[Problem set]:
a) In the blog post about the workplace LGBT group, rewrite the stretch from "I suggested that" through "to use Google.", putting "meeting place" in place of "venue".
b) According to the blog post about the workplace LGBT group, what kind of radical feminists did the lesbian colleagues assure the writer they were not?
c) Carry the blog post about the workplace LGBT group forward from its final sentence.

Monday 22 April 2013

Engagement

    My employer's parent organisation has a loosely organised LGBT employees group. We have periodic social meetups, drink coffee and try to discover new restaurants.
    I should really say it's an LG group by default. More lesbians than gay people at most get-togethers, I've not encountered any other trans people or indeed bi people.
    So it's rather interesting from the perspective of someone who can still sit in the scruffy heterosexual bloke camp, to encounter L&G culture on a personal level for the first time since my student days.
    My lesbian colleagues seem to tend towards the slightly more activist end of the spectrum. They would probably define their feminism with a capital F, and I was surprised to find them proudly describing themselves as radical feminists. But not transphobic radical feminists, they assured me.
    I suggested that to many trans people that has a similar ring to Paolo Di Canio claiming to be a fascist but not a racist. And there started an interesting conversation about identity, transphobia and the delicate balance of definition between victim and perpetrator. I think it was a profitable exercise for both sides.
    This last week has seen a further explosion in the nutty end of  radical feminism. Their RadFem2013 conference has lost its venue, just as the one last year did. In addition we have watched them split into factions and savagely turn on each other. If I was a partner in an American banking law firm and posting under my own name, I'd be a bit more careful about my output than one of them seems to be, I can't imagine that customers of expensive lawyers don't know how to use Google.

[Exercise data]:
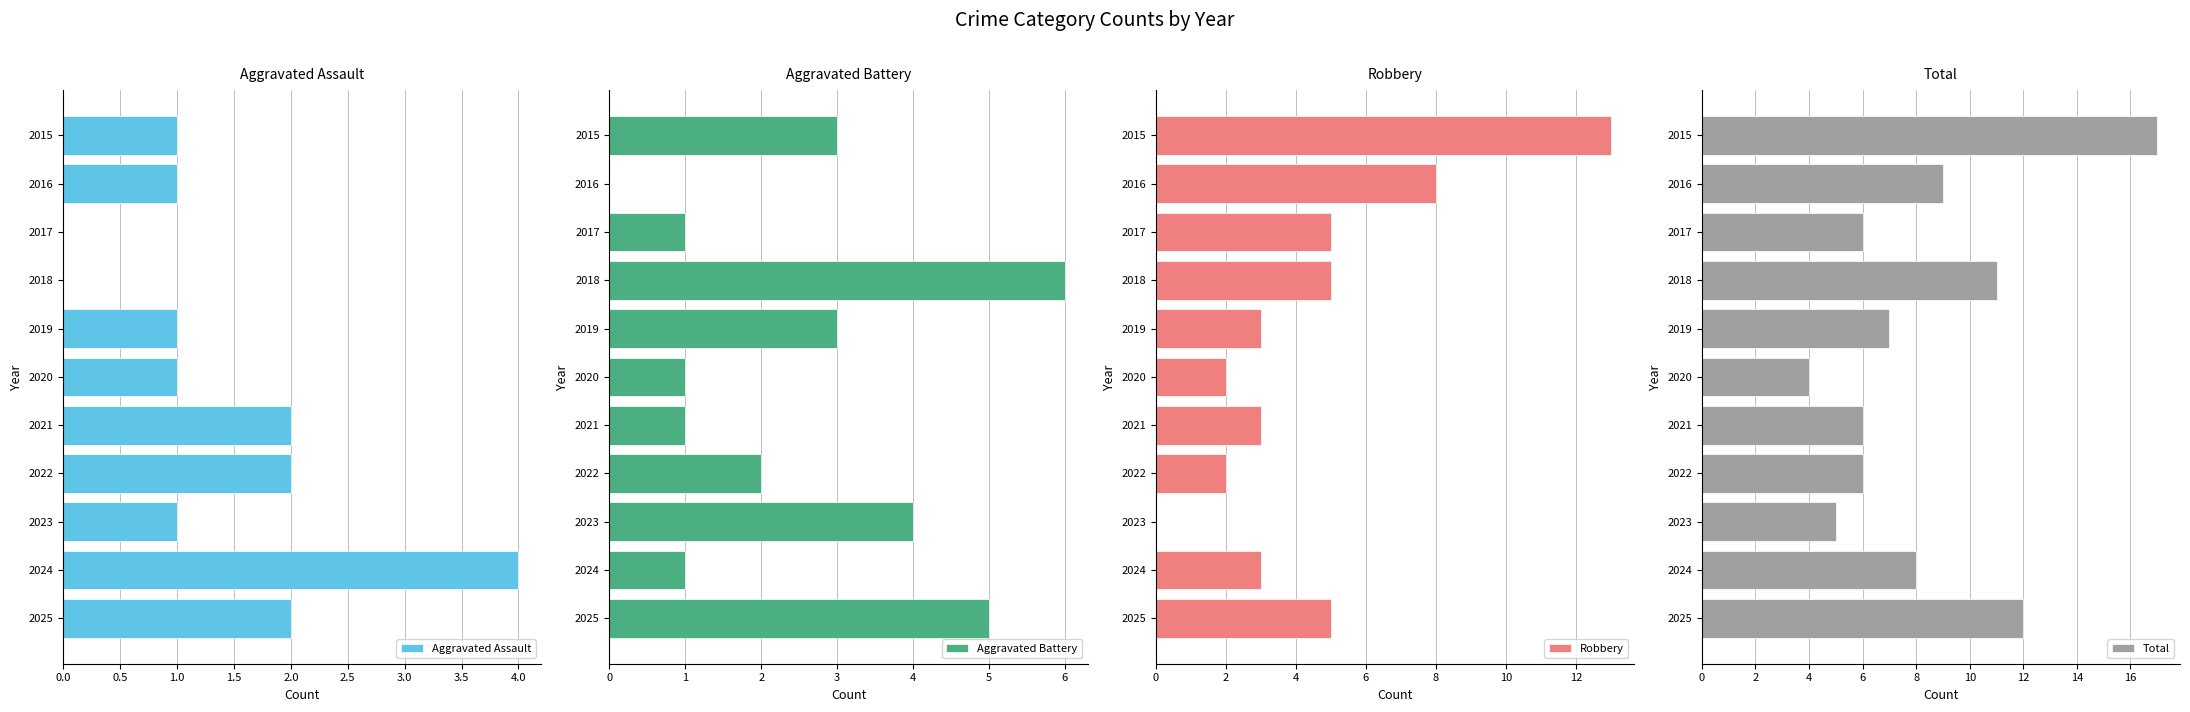

Is it true that Aggravated Assault equals 3 at 2025?

False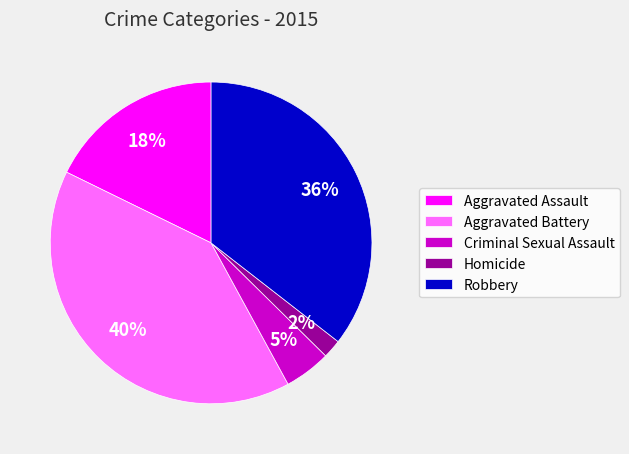

Rank the categories by value from highest to lowest.

Aggravated Battery, Robbery, Aggravated Assault, Criminal Sexual Assault, Homicide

[Outputs in order]:
a)
I suggested that to many trans people that has a similar ring to Paolo Di Canio claiming to be a fascist but not a racist. And there started an interesting conversation about identity, transphobia and the delicate balance of definition between victim and perpetrator. I think it was a profitable exercise for both sides.
    This last week has seen a further explosion in the nutty end of  radical feminism. Their RadFem2013 conference has lost its meeting place, just as the one last year did. In addition we have watched them split into factions and savagely turn on each other. If I was a partner in an American banking law firm and posting under my own name, I'd be a bit more careful about my output than one of them seems to be, I can't imagine that customers of expensive lawyers don't know how to use Google.

b) Transphobic radical feminists.

c)
    Last year I was very pleased when Conway Hall cancelled the RadFem2012 booking. They did so for the best of reasons, because the trans-exclusive nature of the event was not in keeping with their ethos.
    This year however, though I have little sympathy for the radfems I can't say I am comfortable with the way I am told the result was achieved. I can see no profit in enlisting the aid of the male equivalent of the radfems. Your enemy's enemy is not necessarily your friend.
    A friend of mine caught some flak recently for a truly radical suggestion: engagement. Some people on the radfem spectrum are beyond help, so consumed by their hatred that they can never be reached. We gain nothing by reacting on their terms, or simply poking them with sticks for the fun of it. Others I agree with my friend though are misguided; they simply hate the unknown based on their assumptions and can be reached. Like my colleagues their assumptions can be changed through polite engagement, and if they can't, well that's their loss not ours.
    The alternative seems to be to seeing our community embark on a course every bit as damaging to us as the radfem hate is to their community. I for one don't think that would be profitable.

3 comments:

  1. Agree that MRA action leaves one very uncomfortable.
    Personally, though, feel that the trans community should have done something. Take the point that this is a small number of problematic individuals and why stir them up etc. But on the other hand the proposed conference would undoubtedly be a forum for illegal hate speech. Given that the law is actually on our side on this one, believe it should be used. Same as if a KKK speaker came to the UK to talk about race. It's not the target speakers/group that are important but to consistently put out that the law makes the normal statements these people make an offence and that this should not be tolerated.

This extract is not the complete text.